Bob Marley had lost much of his bite by the time he really hit it huge in America with Exodus (1977), so it's nice to see his youngest son, who was too young to know his father before he died, hit it big with such an angry, beautiful song. "Welcome to Jamrock" tells the story of Jamaica today, stuck between the natives' poverty and the tourists' piña coladas. It's one of the year's best songs, and I could probably spend the rest of this review discussing it. The other songs seem quaint around it, but the album manages to succeed often enough to avoid one-hit-wonder syndrome.
Reggae is mostly M.I.A. in mainstream music. Even classics such as the Congos' debut and Burning Spear's Marcus Garvey go relatively unnoticed and, when pressed for reggae artists, your average American would only be able to name Damian's daddy and few others. The younger Marley knows this. The album is far from purist, not only in reggae terms, but also in the dancehall genre Marley has often utilized in the past.

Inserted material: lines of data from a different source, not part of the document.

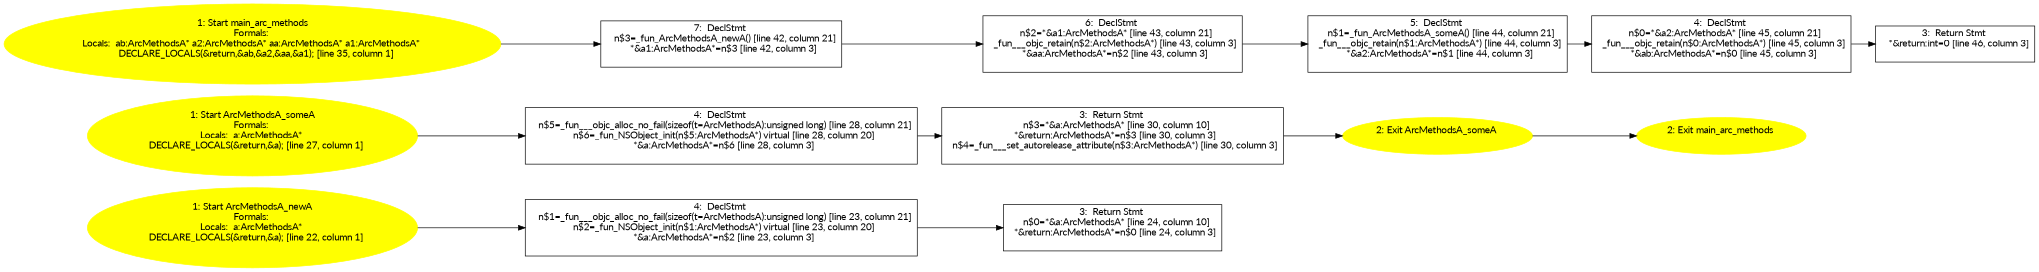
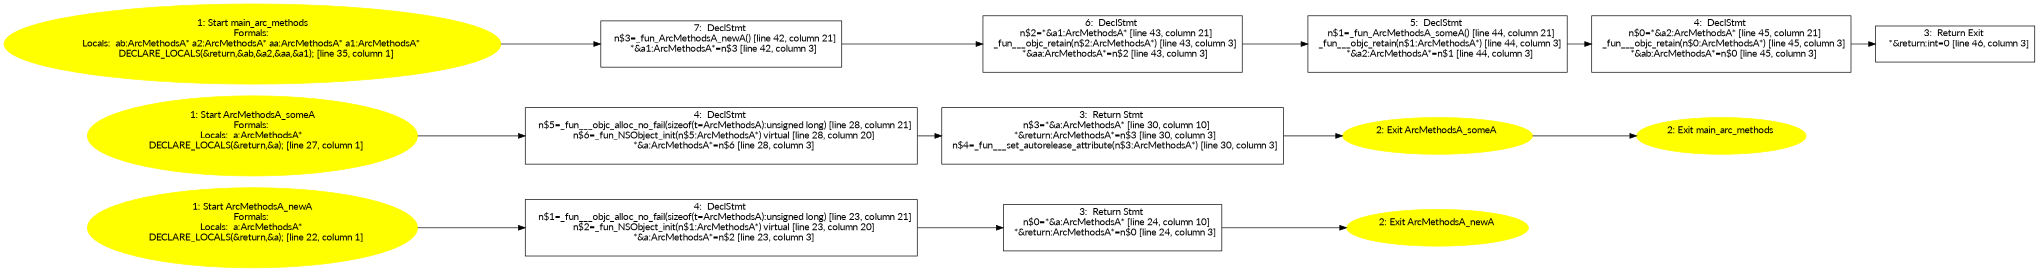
  digraph {
    fontname=Lato
    rankdir=LR
    node [fontname=Lato shape=box]
    edge [fontname=Lato]
    n1 [color=yellow label="1: Start ArcMethodsA_newA\nFormals: \nLocals:  a:ArcMethodsA* \n   DECLARE_LOCALS(&return,&a); [line 22, column 1]\n " style=filled shape=""]
    n2 [label="4:  DeclStmt \n   n$1=_fun___objc_alloc_no_fail(sizeof(t=ArcMethodsA):unsigned long) [line 23, column 21]\n  n$2=_fun_NSObject_init(n$1:ArcMethodsA*) virtual [line 23, column 20]\n  *&a:ArcMethodsA*=n$2 [line 23, column 3]\n "]
    n3 [label="3:  Return Stmt \n   n$0=*&a:ArcMethodsA* [line 24, column 10]\n  *&return:ArcMethodsA*=n$0 [line 24, column 3]\n "]
+   n4 [color=yellow label="2: Exit ArcMethodsA_newA \n  " style=filled shape=""]
    n5 [color=yellow label="1: Start ArcMethodsA_someA\nFormals: \nLocals:  a:ArcMethodsA* \n   DECLARE_LOCALS(&return,&a); [line 27, column 1]\n " style=filled shape=""]
    n6 [label="4:  DeclStmt \n   n$5=_fun___objc_alloc_no_fail(sizeof(t=ArcMethodsA):unsigned long) [line 28, column 21]\n  n$6=_fun_NSObject_init(n$5:ArcMethodsA*) virtual [line 28, column 20]\n  *&a:ArcMethodsA*=n$6 [line 28, column 3]\n "]
    n7 [label="3:  Return Stmt \n   n$3=*&a:ArcMethodsA* [line 30, column 10]\n  *&return:ArcMethodsA*=n$3 [line 30, column 3]\n  n$4=_fun___set_autorelease_attribute(n$3:ArcMethodsA*) [line 30, column 3]\n "]
    n8 [color=yellow label="2: Exit ArcMethodsA_someA \n  " style=filled shape=""]
    n9 [color=yellow label="2: Exit main_arc_methods \n  " style=filled shape=""]
    n10 [color=yellow label="1: Start main_arc_methods\nFormals: \nLocals:  ab:ArcMethodsA* a2:ArcMethodsA* aa:ArcMethodsA* a1:ArcMethodsA* \n   DECLARE_LOCALS(&return,&ab,&a2,&aa,&a1); [line 35, column 1]\n " style=filled shape=""]
    n11 [label="7:  DeclStmt \n   n$3=_fun_ArcMethodsA_newA() [line 42, column 21]\n  *&a1:ArcMethodsA*=n$3 [line 42, column 3]\n "]
    n12 [label="6:  DeclStmt \n   n$2=*&a1:ArcMethodsA* [line 43, column 21]\n  _fun___objc_retain(n$2:ArcMethodsA*) [line 43, column 3]\n  *&aa:ArcMethodsA*=n$2 [line 43, column 3]\n "]
    n13 [label="5:  DeclStmt \n   n$1=_fun_ArcMethodsA_someA() [line 44, column 21]\n  _fun___objc_retain(n$1:ArcMethodsA*) [line 44, column 3]\n  *&a2:ArcMethodsA*=n$1 [line 44, column 3]\n "]
-   n14 [label="3:  Return Stmt \n   *&return:int=0 [line 46, column 3]\n "]
+   n14 [label="3:  Return Exit \n   *&return:int=0 [line 46, column 3]\n "]
    n15 [label="4:  DeclStmt \n   n$0=*&a2:ArcMethodsA* [line 45, column 21]\n  _fun___objc_retain(n$0:ArcMethodsA*) [line 45, column 3]\n  *&ab:ArcMethodsA*=n$0 [line 45, column 3]\n "]
    n1 -> n2
    n2 -> n3
+   n3 -> n4
    n5 -> n6
    n6 -> n7
    n7 -> n8
    n8 -> n9
    n10 -> n11
    n11 -> n12
    n12 -> n13
    n13 -> n15
    n15 -> n14
  }
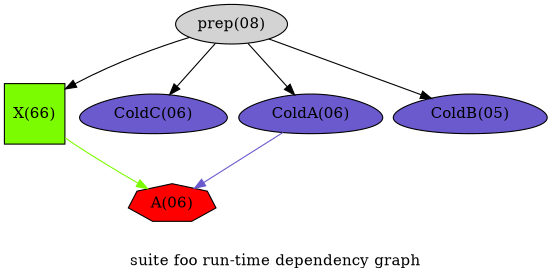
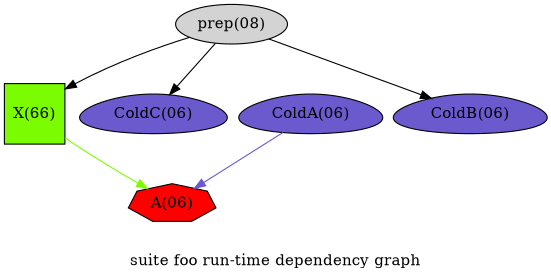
  strict digraph {
    label="suite foo run-time dependency graph"
    node [style=filled fillcolor=slateblue shape=egg]
    n1 [height=0.5 label="prep(08)" width=1.3056 fillcolor="" shape=""]
    n2 [fillcolor=lawngreen height=0.72222 label="X(66)" shape=square width=0.72222]
    n3 [height=0.5 label="ColdC(06)" width=1.6389]
    n4 [height=0.5 label="ColdA(06)" width=1.6111]
-   n5 [height=0.5 label="ColdB(05)" width=1.6111]
+   n5 [height=0.5 label="ColdB(06)" width=1.6111]
    n6 [fillcolor=red height=0.5 label="A(06)" shape=septagon width=1.0556]
    n1 -> n2
    n1 -> n3
-   n1 -> n4
    n1 -> n5
    n2 -> n6 [color=lawngreen]
    n4 -> n6 [color=slateblue]
  }
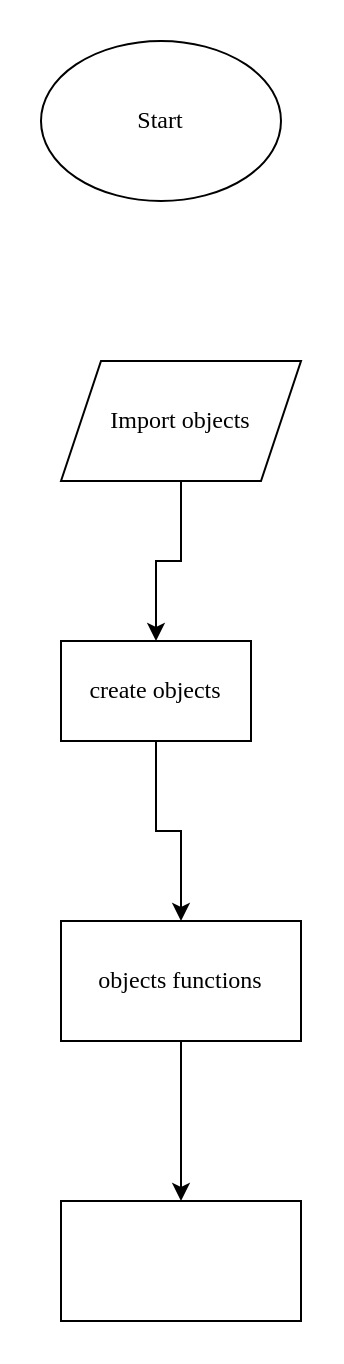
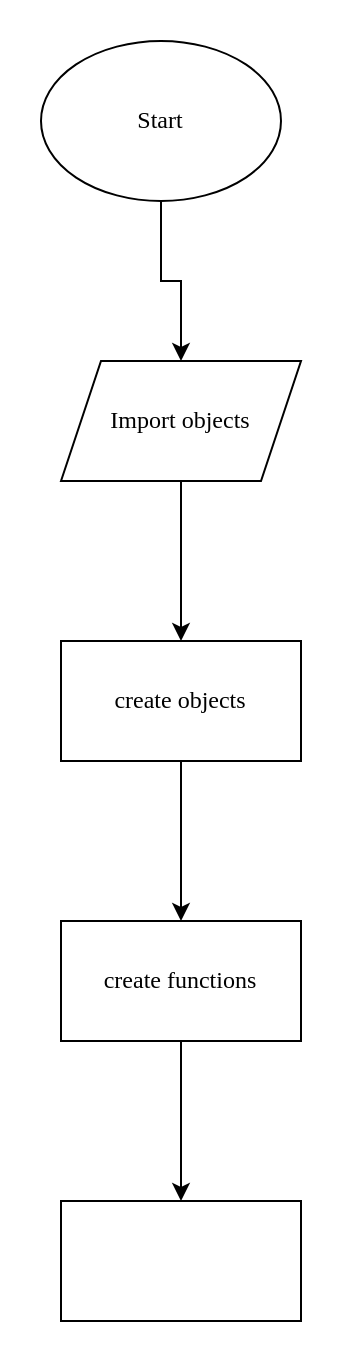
  <mxCell id="0" />
  <mxCell id="1" parent="0" />
+ <mxCell id="2" value="" style="edgeStyle=orthogonalEdgeStyle;rounded=0;orthogonalLoop=1;jettySize=auto;html=1;" edge="1" parent="1" source="3" target="5"><mxGeometry relative="1" as="geometry" /></mxCell>
  <mxCell id="3" value="&lt;font face=&quot;ShureTechMono Nerd Font&quot;&gt;Start&lt;/font&gt;" style="ellipse;whiteSpace=wrap;html=1;" vertex="1" parent="1"><mxGeometry x="20" y="20" width="120" height="80" as="geometry" /></mxCell>
  <mxCell id="4" value="" style="edgeStyle=orthogonalEdgeStyle;rounded=0;orthogonalLoop=1;jettySize=auto;html=1;fontFamily=ShureTechMono Nerd Font;fontSize=12;fontColor=default;" edge="1" parent="1" source="5" target="7"><mxGeometry relative="1" as="geometry" /></mxCell>
  <mxCell id="5" value="Import objects" style="shape=parallelogram;perimeter=parallelogramPerimeter;whiteSpace=wrap;html=1;fixedSize=1;fontFamily=ShureTechMono Nerd Font;" vertex="1" parent="1"><mxGeometry x="30" y="180" width="120" height="60" as="geometry" /></mxCell>
  <mxCell id="6" value="" style="edgeStyle=orthogonalEdgeStyle;rounded=0;orthogonalLoop=1;jettySize=auto;html=1;fontFamily=ShureTechMono Nerd Font;fontSize=12;fontColor=default;" edge="1" parent="1" source="7" target="9"><mxGeometry relative="1" as="geometry" /></mxCell>
- <mxCell id="7" value="create objects" style="whiteSpace=wrap;html=1;fontFamily=ShureTechMono Nerd Font;" vertex="1" parent="1"><mxGeometry x="30" y="320" width="95" height="50" as="geometry" /></mxCell>
+ <mxCell id="7" value="create objects" style="whiteSpace=wrap;html=1;fontFamily=ShureTechMono Nerd Font;" vertex="1" parent="1"><mxGeometry x="30" y="320" width="120" height="60" as="geometry" /></mxCell>
  <mxCell id="8" value="" style="edgeStyle=orthogonalEdgeStyle;rounded=0;orthogonalLoop=1;jettySize=auto;html=1;fontFamily=ShureTechMono Nerd Font;fontSize=12;fontColor=default;" edge="1" parent="1" source="9" target="10"><mxGeometry relative="1" as="geometry" /></mxCell>
- <mxCell id="9" value="objects functions" style="whiteSpace=wrap;html=1;fontFamily=ShureTechMono Nerd Font;" vertex="1" parent="1"><mxGeometry x="30" y="460" width="120" height="60" as="geometry" /></mxCell>
+ <mxCell id="9" value="create functions" style="whiteSpace=wrap;html=1;fontFamily=ShureTechMono Nerd Font;" vertex="1" parent="1"><mxGeometry x="30" y="460" width="120" height="60" as="geometry" /></mxCell>
  <mxCell id="10" value="" style="whiteSpace=wrap;html=1;fontFamily=ShureTechMono Nerd Font;" vertex="1" parent="1"><mxGeometry x="30" y="600" width="120" height="60" as="geometry" /></mxCell>
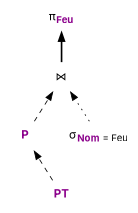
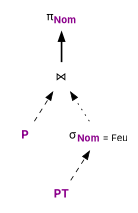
  digraph {
    fontname=Inter
    rankdir=BT
    node [fontname=Inter shape=none]
    edge [color=black fontname=Inter style=dashed]
    n1 [fontcolor=darkmagenta label=<<b>P</b>>]
    n2 [label=<⋈>]
-   n3 [label=<π<sub><font color="darkmagenta"><b>Feu</b></font></sub>>]
+   n3 [label=<π<sub><font color="darkmagenta"><b>Nom</b></font></sub>>]
    n4 [fontcolor=darkmagenta label=<<b>PT</b>>]
    n5 [label=<σ<sub><font color="darkmagenta"><b>Nom</b></font> = Feu</sub>>]
    n1 -> n2
    n2 -> n3 [style=bold]
-   n4 -> n1
+   n4 -> n5
    n5 -> n2 [style=dotted]
  }
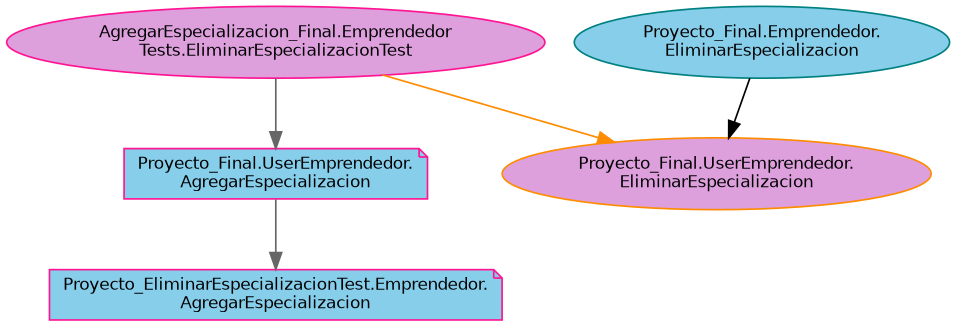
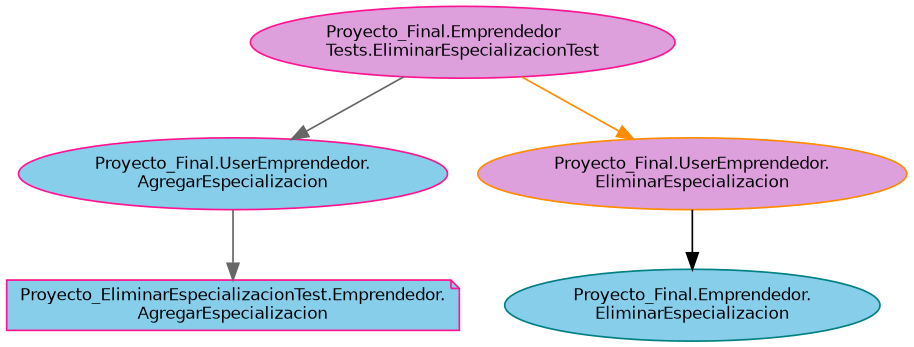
  digraph {
    rankdir=TB
    node [color=deeppink fillcolor=skyblue fontname=Helvetica fontsize=10 shape=ellipse style=filled]
    edge [color=gray40 fontname=Helvetica fontsize=10 labelfontname=Helvetica labelfontsize=10 style=solid]
-   n1 [fillcolor=plum fontcolor=black height=0.2 label="AgregarEspecializacion_Final.Emprendedor\lTests.EliminarEspecializacionTest" width=0.4]
-   n2 [height=0.2 label="Proyecto_Final.UserEmprendedor.\lAgregarEspecializacion" shape=note width=0.4]
+   n1 [fillcolor=plum fontcolor=black height=0.2 label="Proyecto_Final.Emprendedor\lTests.EliminarEspecializacionTest" width=0.4]
+   n2 [height=0.2 label="Proyecto_Final.UserEmprendedor.\lAgregarEspecializacion" width=0.4]
    n3 [color=darkorange fillcolor=plum height=0.2 label="Proyecto_Final.UserEmprendedor.\lEliminarEspecializacion" width=0.4]
    n4 [height=0.2 label="Proyecto_EliminarEspecializacionTest.Emprendedor.\lAgregarEspecializacion" shape=note width=0.4]
    n5 [color=teal height=0.2 label="Proyecto_Final.Emprendedor.\lEliminarEspecializacion" width=0.4]
    n1 -> n2
    n1 -> n3 [color=darkorange]
    n2 -> n4
-   n5 -> n3 [color=black]
+   n3 -> n5 [color=black]
  }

There's some nearly straight hip-hop on the excellent "Road to Zion," which features Nas, and some funky beats on the playful "All Night." But the reggae tracks work just as well. "There for You" adds some strings to the traditional beat, and it's a beautiful song that doesn't sound overproduced. Perhaps the only real misstep is "Beautiful," the cheesy early-1990s R&B cut featuring Bobby Brown.
It's always difficult to deal with the expectations that come with a huge hit. Marley doesn't need to worry much about backlash from disappointed buyers, because the quality of the record holds up throughout. Though the album probably won't make any best-of lists at the year's end, it works as a solid merging of reggae and contemporary styles. And if "Welcome to Jamrock" is too good to just pass by, well, there's always the repeat button.